A node is never configured for one of these — it is told to be one of these, and can change in seconds.


Hardware & Acceleration

The Abstract is the standard VDN Node, built on the Rockchip RK3588 SoC (8-core ARM, Mali-G610 GPU, Rockchip MPP video engine).

Highlights of the rendering stack:

  • Zero-copy video via DMA-BUF / EGLImage import. Decoded frames are handed straight from the RK3588 video engine to the GPU without a CPU round-trip.
  • Hardware decode for H.264 / HEVC / MPEG-2 / VP8 / VP9 / AV1 via Rockchip MPP.
  • Adaptive codec probing with caching, so live IPTV streams switch decoders without dropping the channel.
  • Multicast aware — joins UDP multicast groups directly, including MPTS streams with program-number selection.
  • Subtitles — SRT, WebVTT, ASS, DVB-Sub bitmap and Teletext, rendered through libass with full styling.
  • Transparent surfaces — the canvas is ARGB end-to-end, so overlays can blend with external HDMI sources passed through the compositor.
  • Low power, fan-less — passively cooled ARM platform suitable for behind-screen and in-wall mounting.

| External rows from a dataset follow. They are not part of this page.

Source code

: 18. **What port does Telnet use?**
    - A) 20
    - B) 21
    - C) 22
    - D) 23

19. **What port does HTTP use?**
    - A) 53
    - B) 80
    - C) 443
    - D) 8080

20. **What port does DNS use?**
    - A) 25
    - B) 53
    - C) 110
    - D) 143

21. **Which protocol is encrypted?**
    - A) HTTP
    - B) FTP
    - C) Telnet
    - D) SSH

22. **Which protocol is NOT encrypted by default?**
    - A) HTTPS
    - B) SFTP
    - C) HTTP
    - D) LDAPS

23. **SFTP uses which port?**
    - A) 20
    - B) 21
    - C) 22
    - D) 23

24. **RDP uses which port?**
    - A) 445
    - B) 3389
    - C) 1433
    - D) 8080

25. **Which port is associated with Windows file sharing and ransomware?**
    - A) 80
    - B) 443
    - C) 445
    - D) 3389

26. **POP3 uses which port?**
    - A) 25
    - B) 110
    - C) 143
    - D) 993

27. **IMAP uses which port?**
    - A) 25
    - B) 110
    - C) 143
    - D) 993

For installations that require multi 4K output, NVIDIA-class GPU compositing, or extreme tile counts,


Audio

The same node also drives the room’s audio:

  • AES67 professional audio over IP support.
  • HDMI Audio output
  • Analog 3.5mm Line Output
  • Per-tile volume, ducking, and source switching driven by vvu-cs.

Control & Integration

A VDN Node is more than a screen — it is a node on the venue’s control network. Out of the box it speaks to:

  • CEC — power, input switching and volume on HDMI-CEC televisions.
  • PJLink — projector power, shutter, source and lamp status.
  • KVM — mouse/keyboard injection into shared desktops over LAN.
  • HDMI capture & WebRTC — re-publish the on-screen canvas as a low-latency stream for remote viewing or recording.

Remote Management

Every node is fully managed from vvu-cs. No on-site touch is required for:

  • Adoption — a fresh node displays an adoption code and waits to be claimed by an organisation.
  • Container self-update — vvu-cs pushes a new image tag, the node pulls it from the private registry and recreates itself in-place, with variant-guard to prevent cross-flashing wrong hardware.
  • Configuration push — display modes, transforms, EDID hints, output resolution and layout are sent as live config updates.
  • Firmware update — host OS / kernel package updates orchestrated from the cloud.
  • Identify / Locate — flash an on-screen badge to physically find a device on a wall of TVs.
  • Health & status — heartbeat, RSS, thread counts, decoder state, player lifecycle and lifecycle telemetry streamed back to vvu-cs.
  • Factory reset / reboot / log retrieval — full remote ops.

Security

  • All control traffic runs over authenticated WebSockets to vvu-cs.
  • Devices are tied to an organisation at adoption time; no cross-organisation command leakage.
  • Container images are pulled from a private registry with optional on-prem root CA injection.
  • Per-device session tokens with MAC-address pre-approval lists.

Where It Fits

A single venue may run dozens of VDN Nodes — every menu board, every back-of-house monitor, every bar TV, every projector — and every one of them is a generic canvas awaiting instructions from the same control system.


At a Glance

Capability Supported
Codename Abstract
SoC Rockchip RK3588 (8-core ARM, Mali-G610)
Display surfaces 1 per node (multi-output on supported hardware)
Tile types Video · Image · Web (CEF) · Camera · Box · Text · Pattern
Live video formats HLS · DASH · UDP multicast · RTSP · MPTS · HTTP · file
Hardware decode Rockchip MPP · zero-copy DMA-BUF
Audio PipeWire · PulseAudio · AES67
Subtitles SRT · WebVTT · ASS · DVB-Sub bitmap · Teletext
Web rendering Chromium Embedded Framework (CEF)
Special modes Theater (parabolic) · Video wall · KVM · Signage · IPTV
Integration CEC · PJLink
Streaming out HDMI capture → Janus WebRTC
Remote management Adoption · Self-update · Config push · Identify · Telemetry
Form factor Compact, fan-less, low-power

The Bottom Line

A VDN Node is not a TV box.
It is a programmable display surface — a blank canvas at the edge of the venue, owned and orchestrated by the VenueVue Control System. Whatever a screen needs to be, whenever it needs to be it, the VDN Node Abstract becomes — without anyone walking into the room.